Materials and Methods
Institutional ethics approval was granted, and informed consent was obtained from each participating screen reader. The need for informed consent with respect to the use of patient materials was waived. Two hundred mammographic examinations were selected from examinations reported by 10 individual expert screen readers, resulting in 10 reader-specific test sets. Data generated from actual clinical reports were compared with three test set conditions: clinical test set reading with prior images, laboratory test set reading with prior images, and laboratory test set reading without prior images. A further set of five expert screen readers was asked to interpret a common set of images in two identical test set conditions to establish a baseline for intraobserver variability. Confidence scores (from 1 to 4) were assigned to the respective decisions made by readers.
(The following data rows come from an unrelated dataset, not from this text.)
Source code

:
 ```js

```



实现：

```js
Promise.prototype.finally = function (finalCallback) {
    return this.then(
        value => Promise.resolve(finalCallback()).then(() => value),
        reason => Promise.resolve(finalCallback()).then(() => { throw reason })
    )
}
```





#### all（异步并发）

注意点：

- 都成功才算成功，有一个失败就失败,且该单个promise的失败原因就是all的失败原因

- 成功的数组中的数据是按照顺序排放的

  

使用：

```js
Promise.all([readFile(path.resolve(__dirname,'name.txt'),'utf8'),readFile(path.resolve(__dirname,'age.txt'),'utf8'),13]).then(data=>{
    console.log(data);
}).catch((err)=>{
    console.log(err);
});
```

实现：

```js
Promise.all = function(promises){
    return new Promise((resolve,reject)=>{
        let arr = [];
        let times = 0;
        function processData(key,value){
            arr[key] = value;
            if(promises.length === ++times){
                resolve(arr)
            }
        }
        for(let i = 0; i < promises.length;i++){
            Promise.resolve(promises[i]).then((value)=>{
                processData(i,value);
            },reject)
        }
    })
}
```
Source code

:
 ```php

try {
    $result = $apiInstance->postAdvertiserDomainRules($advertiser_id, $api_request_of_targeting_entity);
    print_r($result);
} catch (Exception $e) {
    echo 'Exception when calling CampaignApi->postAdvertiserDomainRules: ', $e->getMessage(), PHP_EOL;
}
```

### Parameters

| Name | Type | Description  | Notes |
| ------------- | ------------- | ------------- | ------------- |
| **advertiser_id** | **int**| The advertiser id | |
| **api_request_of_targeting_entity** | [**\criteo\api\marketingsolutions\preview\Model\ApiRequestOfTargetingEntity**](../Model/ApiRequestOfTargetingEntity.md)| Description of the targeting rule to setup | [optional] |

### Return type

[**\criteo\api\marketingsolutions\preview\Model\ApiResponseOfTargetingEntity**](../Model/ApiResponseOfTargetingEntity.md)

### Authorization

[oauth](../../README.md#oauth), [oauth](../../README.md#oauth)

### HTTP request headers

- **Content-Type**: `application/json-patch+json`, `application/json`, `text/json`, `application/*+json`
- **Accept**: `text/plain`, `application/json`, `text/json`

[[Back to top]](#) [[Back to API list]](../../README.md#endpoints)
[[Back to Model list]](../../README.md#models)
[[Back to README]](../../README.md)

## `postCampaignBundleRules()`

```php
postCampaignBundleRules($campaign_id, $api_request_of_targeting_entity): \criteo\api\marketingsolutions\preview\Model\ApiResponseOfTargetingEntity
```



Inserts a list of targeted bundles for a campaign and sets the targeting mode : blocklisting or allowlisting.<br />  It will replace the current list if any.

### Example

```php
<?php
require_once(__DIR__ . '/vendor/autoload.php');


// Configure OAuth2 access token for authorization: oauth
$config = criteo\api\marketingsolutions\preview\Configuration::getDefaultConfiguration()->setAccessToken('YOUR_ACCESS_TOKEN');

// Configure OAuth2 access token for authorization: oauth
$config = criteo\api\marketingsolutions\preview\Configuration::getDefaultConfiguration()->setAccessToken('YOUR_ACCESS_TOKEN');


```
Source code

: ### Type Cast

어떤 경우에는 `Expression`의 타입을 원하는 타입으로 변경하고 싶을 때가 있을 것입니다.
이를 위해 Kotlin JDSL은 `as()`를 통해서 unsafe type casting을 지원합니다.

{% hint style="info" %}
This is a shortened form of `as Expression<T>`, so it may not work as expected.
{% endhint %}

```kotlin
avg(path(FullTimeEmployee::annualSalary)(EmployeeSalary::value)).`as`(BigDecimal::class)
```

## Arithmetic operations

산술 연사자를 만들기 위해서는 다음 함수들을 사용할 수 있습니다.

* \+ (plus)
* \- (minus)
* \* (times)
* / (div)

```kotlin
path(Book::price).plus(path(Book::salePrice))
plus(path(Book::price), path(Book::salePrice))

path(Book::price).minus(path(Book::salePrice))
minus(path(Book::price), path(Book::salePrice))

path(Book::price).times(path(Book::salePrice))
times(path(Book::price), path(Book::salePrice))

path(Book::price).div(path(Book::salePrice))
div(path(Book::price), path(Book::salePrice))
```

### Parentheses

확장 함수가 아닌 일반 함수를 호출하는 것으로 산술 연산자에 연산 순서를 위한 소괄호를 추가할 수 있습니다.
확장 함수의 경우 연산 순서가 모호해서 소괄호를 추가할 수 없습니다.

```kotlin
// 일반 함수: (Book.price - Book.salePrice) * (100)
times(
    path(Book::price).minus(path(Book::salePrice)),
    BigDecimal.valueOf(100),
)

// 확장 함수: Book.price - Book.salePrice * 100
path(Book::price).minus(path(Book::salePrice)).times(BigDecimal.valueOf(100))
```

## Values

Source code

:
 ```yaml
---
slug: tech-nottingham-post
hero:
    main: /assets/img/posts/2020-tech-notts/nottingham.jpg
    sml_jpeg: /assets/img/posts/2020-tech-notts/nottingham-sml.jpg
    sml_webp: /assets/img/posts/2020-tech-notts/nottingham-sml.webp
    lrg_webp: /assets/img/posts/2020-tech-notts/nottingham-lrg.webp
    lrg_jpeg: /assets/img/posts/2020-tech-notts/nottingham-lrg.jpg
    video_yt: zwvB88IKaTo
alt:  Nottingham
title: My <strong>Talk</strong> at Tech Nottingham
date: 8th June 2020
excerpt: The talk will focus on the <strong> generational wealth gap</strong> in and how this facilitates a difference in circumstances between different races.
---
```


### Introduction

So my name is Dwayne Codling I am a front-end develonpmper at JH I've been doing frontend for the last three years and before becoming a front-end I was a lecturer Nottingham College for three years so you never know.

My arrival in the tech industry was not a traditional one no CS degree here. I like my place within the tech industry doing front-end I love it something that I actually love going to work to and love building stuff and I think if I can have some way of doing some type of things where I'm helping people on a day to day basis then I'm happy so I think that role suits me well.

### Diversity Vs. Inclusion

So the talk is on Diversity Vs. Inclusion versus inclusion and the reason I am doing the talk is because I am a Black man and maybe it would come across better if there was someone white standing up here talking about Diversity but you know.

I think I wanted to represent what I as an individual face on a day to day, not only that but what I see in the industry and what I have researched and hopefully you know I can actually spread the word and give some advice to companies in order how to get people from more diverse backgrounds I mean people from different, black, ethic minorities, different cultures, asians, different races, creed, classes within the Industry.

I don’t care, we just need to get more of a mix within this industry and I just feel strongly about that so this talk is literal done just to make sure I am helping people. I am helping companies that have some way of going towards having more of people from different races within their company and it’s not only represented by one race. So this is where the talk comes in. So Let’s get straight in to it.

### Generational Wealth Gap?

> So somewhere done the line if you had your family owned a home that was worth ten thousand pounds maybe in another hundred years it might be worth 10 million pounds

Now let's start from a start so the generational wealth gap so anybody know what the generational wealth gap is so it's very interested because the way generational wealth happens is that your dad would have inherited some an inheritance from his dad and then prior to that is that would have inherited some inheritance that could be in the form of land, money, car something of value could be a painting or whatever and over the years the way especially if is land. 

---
Region-of-interest (ROI) figures of merit (FOMs) and side-specific sensitivity and specificity were described for the actual clinical reporting of each reader-specific test set and were compared with those for the three test set conditions. Agreement between pairs of readings was performed by using the Kendall coefficient of concordance.

Results
Moderate or acceptable levels of agreement were evident (W = 0.69–0.73, P < .01) when describing group performance between actual clinical reporting and test set conditions that were reasonably close to the established baseline (W = 0.77, P < .01) and were lowest when prior images were excluded. Higher median values for ROI FOMs were demonstrated for the test set conditions than for the actual clinical reporting values; this was possibly linked to changes in sensitivity.

Conclusion
Reasonable levels of agreement between actual clinical reporting and test set conditions can be achieved, although inflated sensitivity may be evident with test set conditions.